In research and evaluation, a true experimental design (also known as random experimental design), is the preferred method of research. It provides the highest degree of control over an experiment, enabling the researcher the ability to draw causal inferences with a high degree of confidence.
A true experimental design is a design in which subjects are randomly assigned to program and control groups. With this technique, every member of the target population has an equal chance of being selected for the sample. The fact that every member of the target population has an equal chance of being selected for the sample makes this design the strongest method for establishing equivalence between a program and control group.
Quasi-experimental group design differs from true experimental group design by the omission of random assignment of subjects to a program and control group. As a result, you can not be sure that the program and the control group are equivalent.
The use of random experimental design to randomly assign subjects to a program and control group, controls for all threats to internal validity. Issues of internal validity arise when groups in the study are nonequivalent. Your ability as a researcher to say that your treatment caused the effect is compromised.

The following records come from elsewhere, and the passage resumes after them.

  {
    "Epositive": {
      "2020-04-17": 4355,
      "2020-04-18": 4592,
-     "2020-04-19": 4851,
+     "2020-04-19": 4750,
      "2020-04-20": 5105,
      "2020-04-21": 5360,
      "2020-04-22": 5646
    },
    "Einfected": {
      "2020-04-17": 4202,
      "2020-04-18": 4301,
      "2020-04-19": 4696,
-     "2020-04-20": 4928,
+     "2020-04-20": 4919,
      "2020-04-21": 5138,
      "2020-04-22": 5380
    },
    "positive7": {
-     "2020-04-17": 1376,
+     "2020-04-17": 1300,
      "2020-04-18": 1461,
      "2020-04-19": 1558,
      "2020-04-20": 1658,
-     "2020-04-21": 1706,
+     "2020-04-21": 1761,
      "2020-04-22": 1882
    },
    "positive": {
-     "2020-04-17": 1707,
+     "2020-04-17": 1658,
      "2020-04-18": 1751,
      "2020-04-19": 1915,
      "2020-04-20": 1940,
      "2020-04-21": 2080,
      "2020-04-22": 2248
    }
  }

In most causal hypothesis tests, the central inferential question is whether any observed outcome differences between groups are attributable to the program or instead to some other factor. In order to argue for the internal validity of an inference the analyst must attempt to demonstrate that the program and not some plausible alternative explanation is responsible for the effect. In the literature on internal validity, these plausible alternative explanations or factors are often termed threats" to internal validity" (Trochim, 1997).

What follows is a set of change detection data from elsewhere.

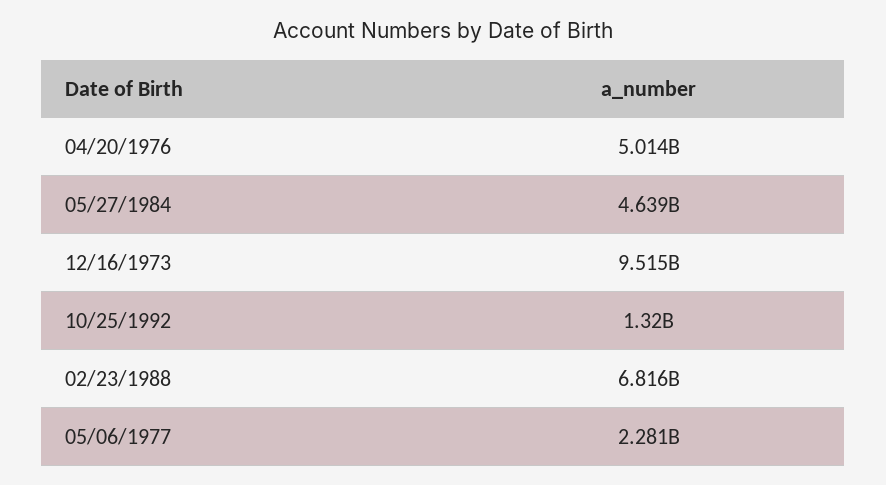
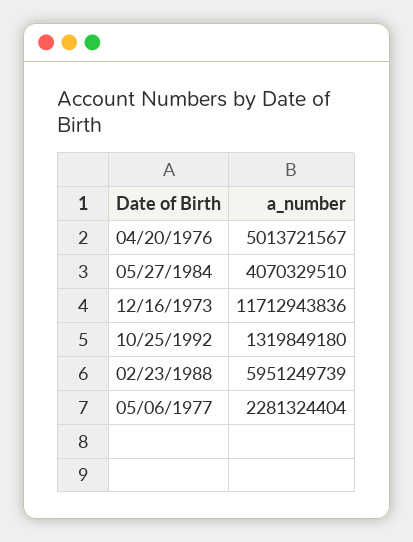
  {
    "04/20/1976": 5013721567,
-   "05/27/1984": 4639000000,
+   "05/27/1984": 4070329510,
-   "12/16/1973": 9515000000,
+   "12/16/1973": 11712943836,
    "10/25/1992": 1319849180,
-   "02/23/1988": 6816000000,
+   "02/23/1988": 5951249739,
    "05/06/1977": 2281324404
  }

Let us consider an instance in which an investigator wishes to determine if a program designed to reduce prejudice is effective. In this instance, the independent variable is a lecture on prejudice for grammar school students. For the dependent measure, the researcher will use a standard self-report test of prejudice. To conduct the study, the researcher selects a group of students from a local grammar school and administers the prejudice questionnaire to all of them. A week later, all the students receive the lecture on prejudice and, after the lecture, again are tested. The next step is to find out whether the prejudice scores collected before the intervention (call them the pretest scores) are substantially higher than scores obtained following the lecture (the posttest scores). The researcher might conclude that, if the posttest responses are lower than the pretest responses, the intervention has reduced subjects' prejudice. As you can see, what the researcher has done is assume that changes in the dependent variable were caused by the introduction of the independent variable. But what possibilities other than the operation of the independent variable on the dependent variable might explain the observed relationship (Campbell & Stanley, 1963)? The section on experimental design explains several such threats to internal validity .

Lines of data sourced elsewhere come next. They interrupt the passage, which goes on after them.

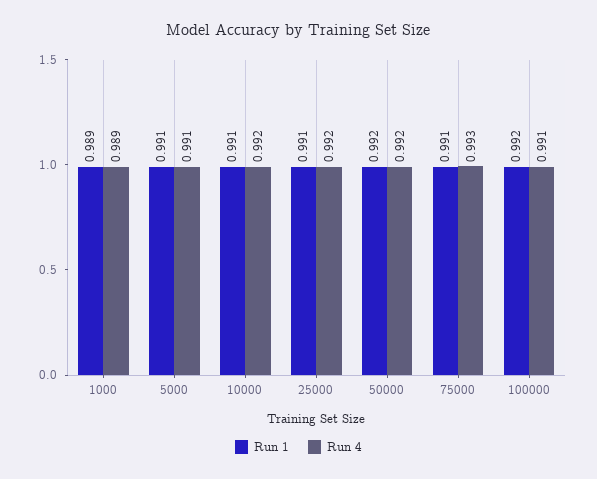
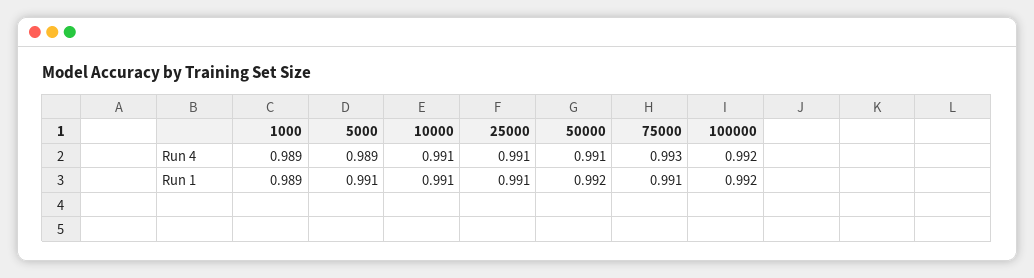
  {
    "Run 1": {
      "1000": 0.989,
      "5000": 0.991,
      "10000": 0.991,
      "25000": 0.991,
      "50000": 0.992,
      "75000": 0.991,
      "100000": 0.992
    },
    "Run 4": {
      "1000": 0.989,
-     "5000": 0.991,
+     "5000": 0.989,
-     "10000": 0.992,
+     "10000": 0.991,
-     "25000": 0.992,
+     "25000": 0.991,
-     "50000": 0.992,
+     "50000": 0.991,
      "75000": 0.993,
-     "100000": 0.991
+     "100000": 0.992
    }
  }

This is an important point to note. The research designs and methods used in an evaluation have a direct effect on whether or not a program is perceived effective. Did the cause really produced the effect or was it some other plausible explanation? If the cause produced the effect, can it be generalized to a different group in another location? These are questions of validity. "The first thing we have to ask is: "validity of what?" When we think about validity in research, most of us think about research components. We might say that a measure is a valid one, or that a valid sample was drawn, or that the design had strong validity. All of those statements are technically incorrect. Measures, samples and designs don't 'have' validity -- only propositions can be said to be valid. Technically, we should say that a measure leads to valid conclusions or that a sample enables valid inferences, and so on. It is a proposition, inference or conclusion that can 'have' validity" (Trochim, 1997).